This year marks the 50th anniversary of the United Nations Single Convention on Narcotic Drugs, signed on 30 March 1961. Couched with the lofty aim of concern for “the health and welfare of mankind,” the guiding principle of the treaty was to limit the use of drugs exclusively to medical and scientific purposes, because, as the preamble continues, “addiction to narcotic drugs constitutes a serious evil for the individual and is fraught with social and economic danger to mankind.” At the same time, the Convention recognized “that the medical use of narcotic drugs continues to be indispensable for the relief of pain and suffering and that adequate provision must be made to ensure the availability of narcotic drugs for such purposes”.

Fifty years on, it is time for a critical reflection on the validity of the Single Convention today: a reinterpretation of its historical significance and an assessment of its aims, its strengths and its weaknesses.
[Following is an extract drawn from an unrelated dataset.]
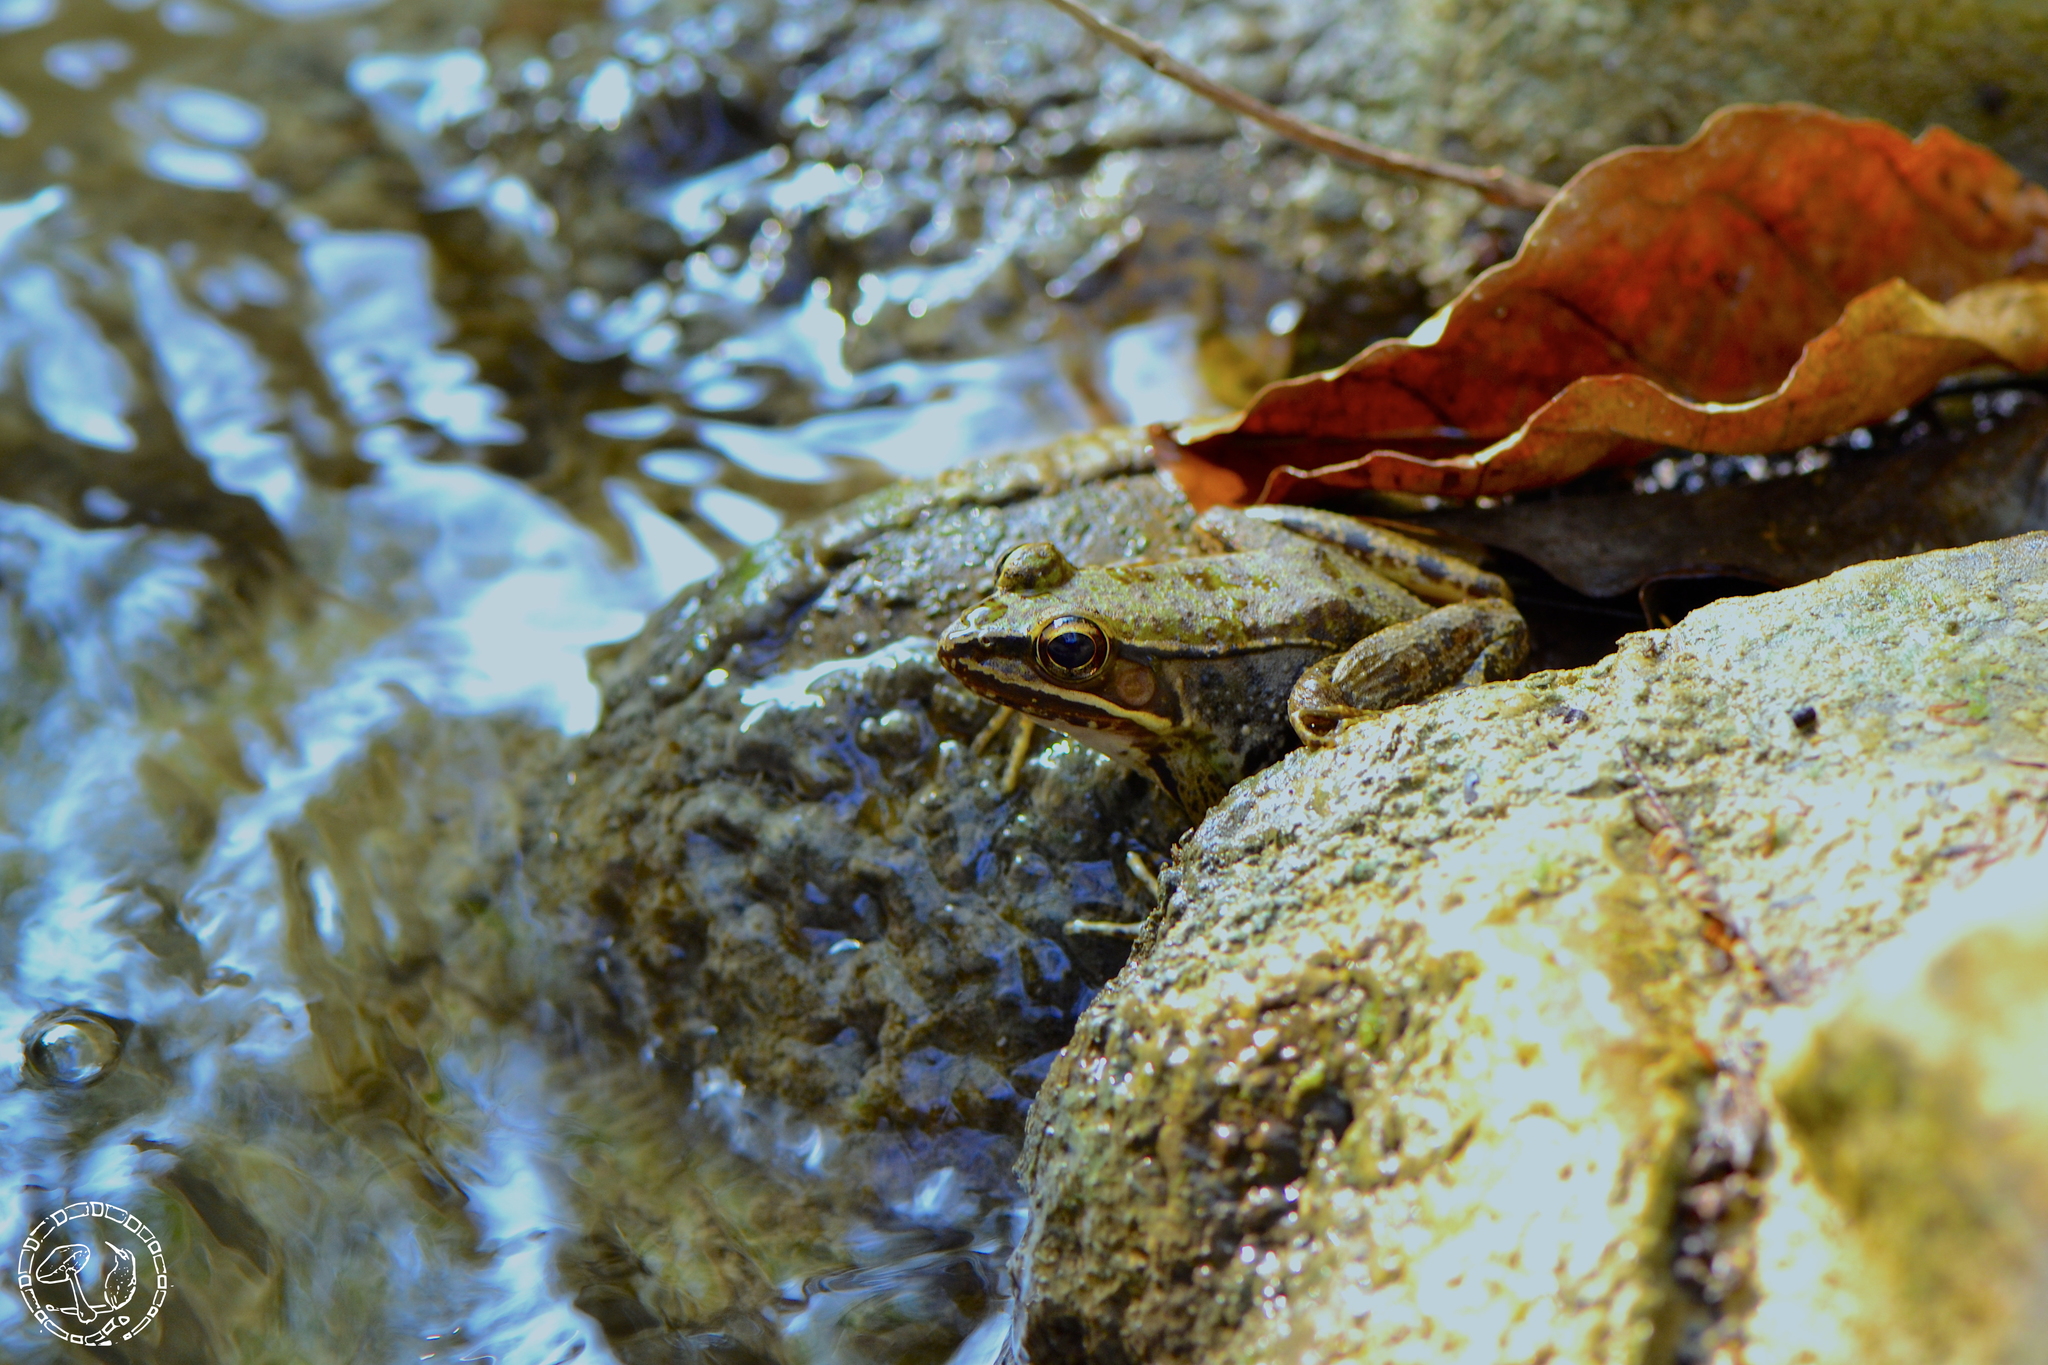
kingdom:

Indeed, while there is often a tendency to interpret the treaty as part of an unbroken continuum dating back to the first decade of the last century, the Single Convention must rather be seen as a significant change in way the international community approached drug control.

Furthermore, it should not be forgotten that the original ambition for the ‘Single’ Convention to become the ‘convention to end all conventions’ failed when the control regime developed further with conventions in 1971 and 1988 giving rise to new inconsistencies within the current global drug control treaty system. This policy briefing analyses the origins and negotiations of the Single Convention, examines the way it broke with the previous drug control system by introducing a more prohibitive ethos, penal obligations, controls on plants and abolition of traditional uses of plants like coca, and concludes that a revision of its outdated provisions is required.